After you’ve had your fill of the view, scramble back down to the trail and get ready for a bit of an ascent – about 325 feet in a quarter-mile. It’s not that bad, but since most of what you’ve been hiking on so far has been at a very slight incline, you’ll definitely notice this one. You’ll also notice some amazing views as the trail skirts the western edge of Manly Beacon, providing breathtaking glimpses at the surrounding badlands – which one of my companions described as looking like melted ice cream.
At about the 1.6 mile mark, you’ll pass beneath Manly Beacon. There’s an optional unmaintained use-trail that follows the ridge parallel to Golden Canyon’s southern rim, but ignore this and instead make the quick descent into the badlands.
We all wondered why this section of Gower Gulch looks so remarkably different from the surrounding landscape – and later on I learned that it’s the result of human activities – the gulch was breached on its eastern reaches to divert the flow of Furnace Creek away from the Inn during flash floods. So, as a result, the upper reaches of Gower Gulch are now far more eroded than they should be – and they have those foreign rocks lining the wash instead of pieces of the surrounding badlands.
At 2.5 miles, the trail drops down into that rocky gray wash and you’ll see a few faint use trails ascending east toward Zabriskie Point. Take your choice of paths – they all meet up just over the first ridge – and follow the route for the final 0.3 miles to Zabriskie Point for some stunning views of the surrounding landscape.
Zabriskie Point is reachable via car and a very short hike up a paved path, so you will have the Mount Wilson Effect here – you’ll probably emerge sweaty and tired, to collapse on the ground, take off your boots and devour some trail snacks … just as some tourists stroll up in their finest driving clothes to take a quick snapshot of the view. You’re probably going to get some odd looks from them. Don’t worry – you earned this view.

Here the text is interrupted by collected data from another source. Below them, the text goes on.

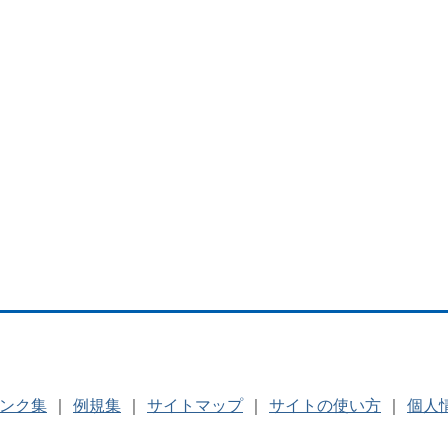
ンク集
｜
例規集
｜
サイトマップ
｜
サイトの使い方
｜
個人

When you’re done resting up, backtrack down to Gower Gulch and keep your eye out for this sign near the trail you came in on from Golden Canyon.
This route is very different from the hard, well-worn ground you hiked in on through Golden Canyon. Gower Gulch – especially in these upper reaches – is heavily eroded and gravel-lined, so walking is going to take a tad more effort here.
There are, however, several old mining areas very close to the wash – in some cases, there’s even old mining equipment, too. This was a very active mining area during Death Valley’s heyday, and there are all sorts of signs posted warning you about all the different ways you could die if you explored any of that old infrastructure.
As you hike further down Gower Gulch, the canyon walls rise up and eventually become painted with splotches of mineral deposits – many of them quite vibrant shades of green, red, gold, and white. And yes, you’ll see more mine shafts, too.
At the 4.9 mile mark, the canyon narrows significantly. From here, it no longer feels like the broad wash you hiked into, but it starts to feel a bit more like a slot canyon instead. There are a few fun little scrambles along the way, but nothing that should give you any pause.
Fortunately, there is a very visible use-trail on the right hand side of the dry fall. Stick to the wall, and be sure to look back to see just how much the water has eroded the land below the falls during wet weather. It’s not difficult to imagine a gushing river pouring through that narrow canyon …
From here, the trail makes a sharp turn north and hugs the edge of the Amargosa Range as it heads back toward the Golden Canyon Trailhead. Enjoy the breathtaking views of Death Valley and the memories of your epic badlands journey on the last 0.8 miles.